Öte yandan, iki dakika önce bitik haldeyken, iki dakika
sonra instagrama attığı pozlar, altına yalandan döşediği yapmacık cümleler
de, bu devir için o kadar tanıdık ki. Keşfet kısmına bakarsanız, çoğu hesabın
böyle gün aşırı, samimiyetsiz paylaşımlar yaptığını görürüz. Sorsanız belki Esma instagramın ne
olduğunu bilmez, daha geçen hafta görüntülü aramayı öğrendi neredeyse. Ve bunun
için Ülfet onu küçümseyebilir de, ama Esma mutluluğu, övgüyü sanal alemde değil
gerçek dünyada buluyor. Torunlarının bir gülüşü, oğullarının bir sıcak
sarılması, Nurgül’ün onu düşünerek yaptığı kahve, gelecek yüz binlerce
beğeniden, yalandan paylaşılan emojilerden çok daha değerli. Çünkü onlarda
gerçeğin sıcaklığı var.
Burnuma bir kıskançlık kokusu geldi sanki.
Esma’nın yüzüğünü Ülfet’in gözüne sokmaya çalışmasına çok
güldüm. Esma’nın isteme törenindeki kıyafeti de, tarzı da enfesti çok klastı.
Ülfet’in kutlama yemeğindeki kıyafeti de çok modern, çok şıktı. Ülfet Hanım
endam görsün! Çünkü kendisi parti kostümüyle “Açlık Oyunları” serisinde,
Capitol’de yaşayanlara benziyordu. Öyle uçuk, öyle marjinaldi. Şahsen ben
Esma’nın halini tercih ederim. Ama elbette gündelik halini değil.

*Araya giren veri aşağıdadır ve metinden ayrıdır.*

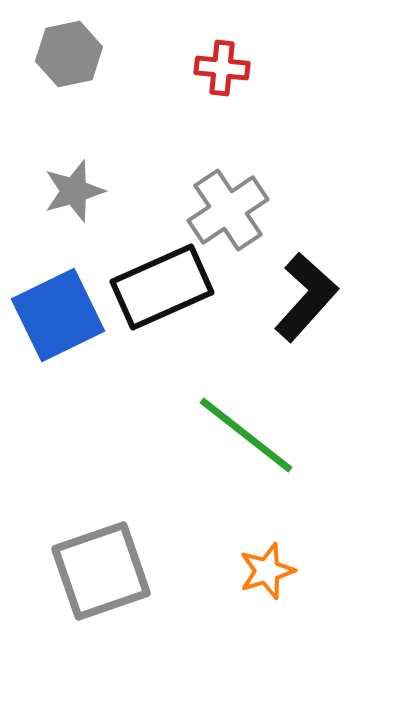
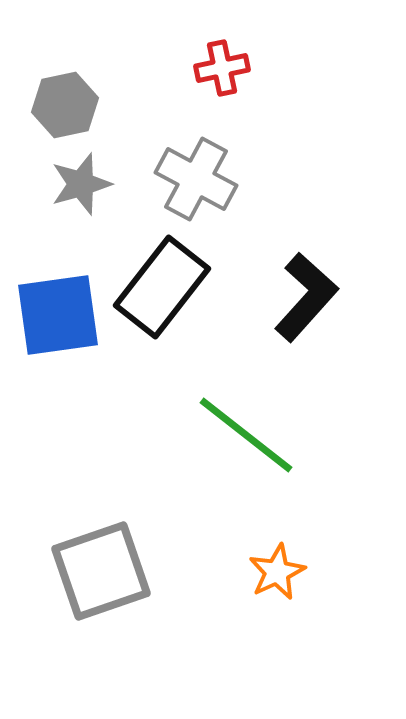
gray hexagon: moved 4 px left, 51 px down
red cross: rotated 18 degrees counterclockwise
gray star: moved 7 px right, 7 px up
gray cross: moved 32 px left, 31 px up; rotated 28 degrees counterclockwise
black rectangle: rotated 28 degrees counterclockwise
blue square: rotated 18 degrees clockwise
orange star: moved 10 px right, 1 px down; rotated 8 degrees counterclockwise
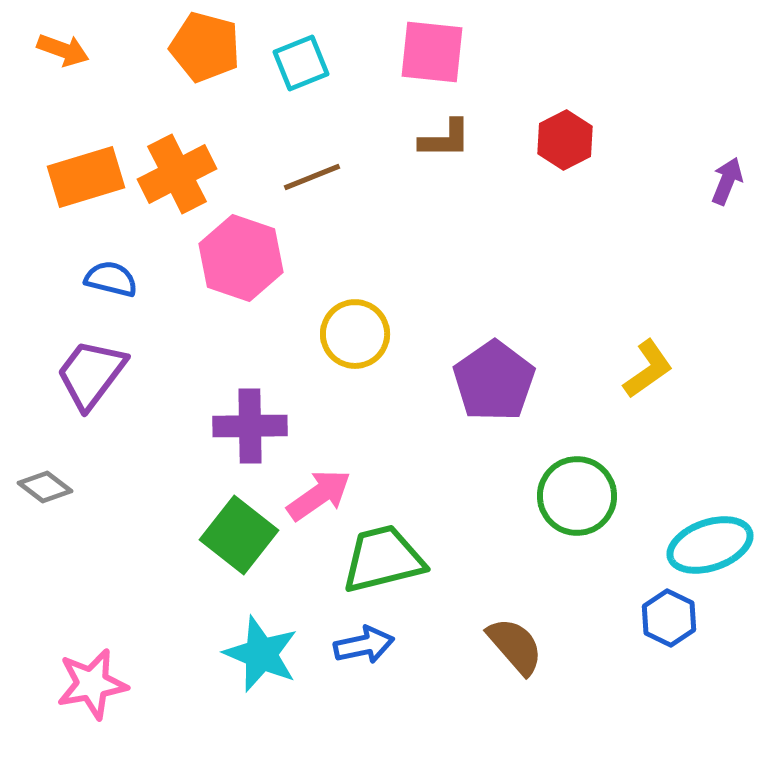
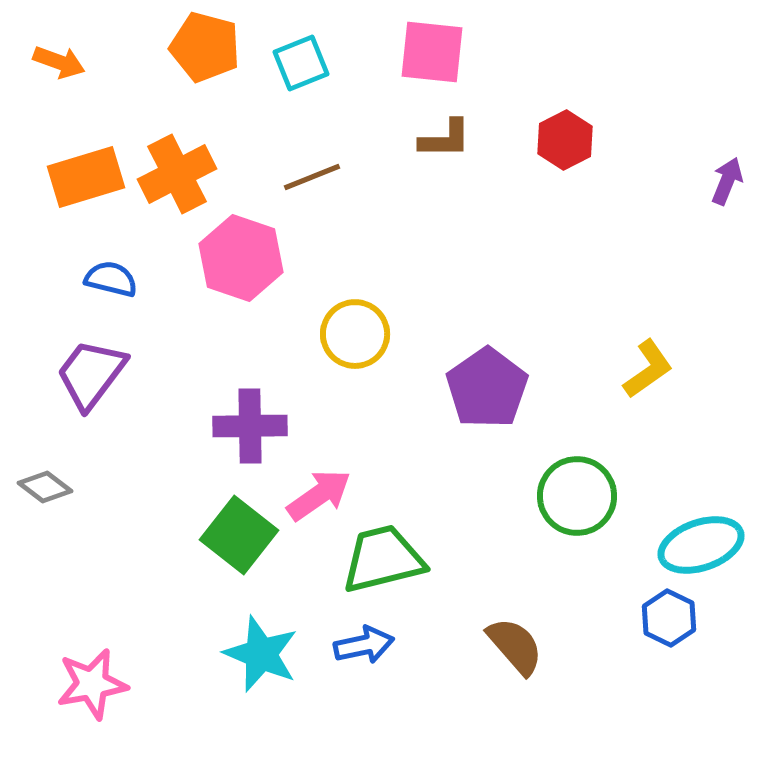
orange arrow: moved 4 px left, 12 px down
purple pentagon: moved 7 px left, 7 px down
cyan ellipse: moved 9 px left
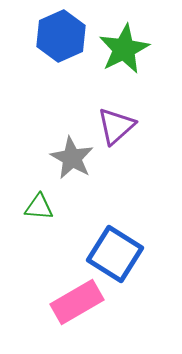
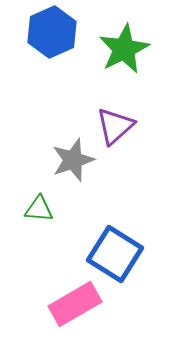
blue hexagon: moved 9 px left, 4 px up
purple triangle: moved 1 px left
gray star: moved 1 px right, 2 px down; rotated 24 degrees clockwise
green triangle: moved 2 px down
pink rectangle: moved 2 px left, 2 px down
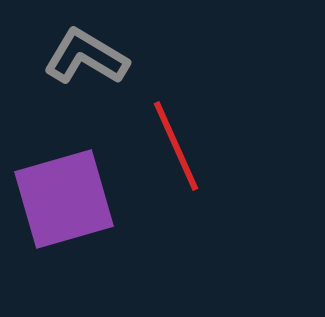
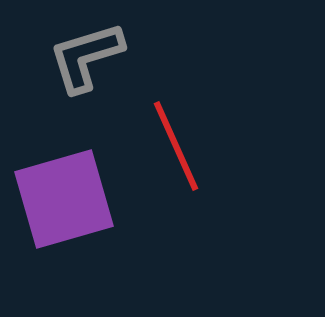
gray L-shape: rotated 48 degrees counterclockwise
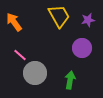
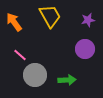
yellow trapezoid: moved 9 px left
purple circle: moved 3 px right, 1 px down
gray circle: moved 2 px down
green arrow: moved 3 px left; rotated 78 degrees clockwise
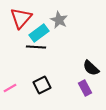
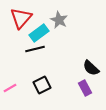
black line: moved 1 px left, 2 px down; rotated 18 degrees counterclockwise
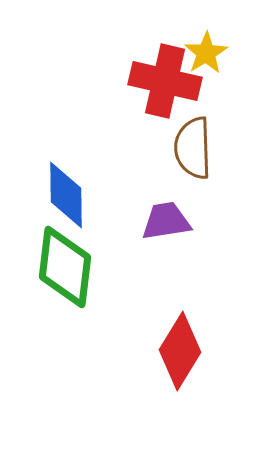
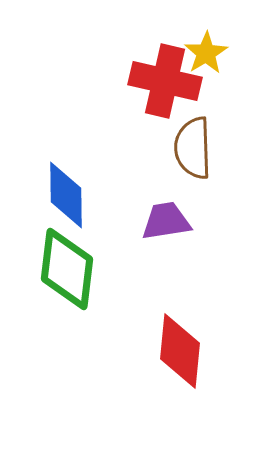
green diamond: moved 2 px right, 2 px down
red diamond: rotated 26 degrees counterclockwise
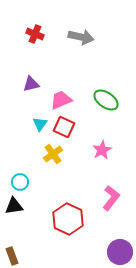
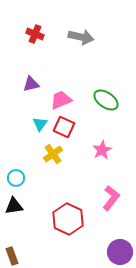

Adem cephesi ise hayli karışık. Dilara’nın, “Evin rengi,
umudu, canı vardı. Şimdiyse soğuk, gri.” tespiti yerindeydi, Adem’e attığı
nutuk da öyle. Ama o çocuğu doğurmaya karar veriyorsa artık Adem’i hayatından
dışlayamaz, söküp atamaz. Çocuk doğacaksa, Adem’in onu görmesi, onun hayatında
olması için şartlar koşulamaz. Aslına bakarsanız, çocuk olacak diye bir araya
gelen ve çocuk sayesinde yeniden mutlu olan çift klişesine girilmeden, Adem ve
Dilara’nın kendi bireysel hayatları olan, boşanmış iki ebeveyn olması fikrini
de izlerim ben. Ama Adem’in ne yapmaya çalıştığını, neyi istediğini ben anlayamıyorum. Hem Güneş’le flört ediyor, hem de Dilara’yı hayatında hâlâ
karısı olarak tutmak için uğraşıyor. Hem pastam dursun, hem de
karnım doysun talebidir bu. Öyle olmasa boşanma kararına itiraz etmezdi ki bu
çok çelişkili bir davranış. Birinden birini seçmesi lazım.
Fragmanı izleyince, Sedef’i bulup o geceye Akif ve
Fikret getirdi sanmıştım ama öyle değilmiş. Armut piş, ağzıma düş olmuş. İnşallah
Sedef’i doğru yerde, doğru şekilde kullanmayı becerirler de ortalık biraz daha
hareketlenir. Emeği geçenlerin ellerine sağlık.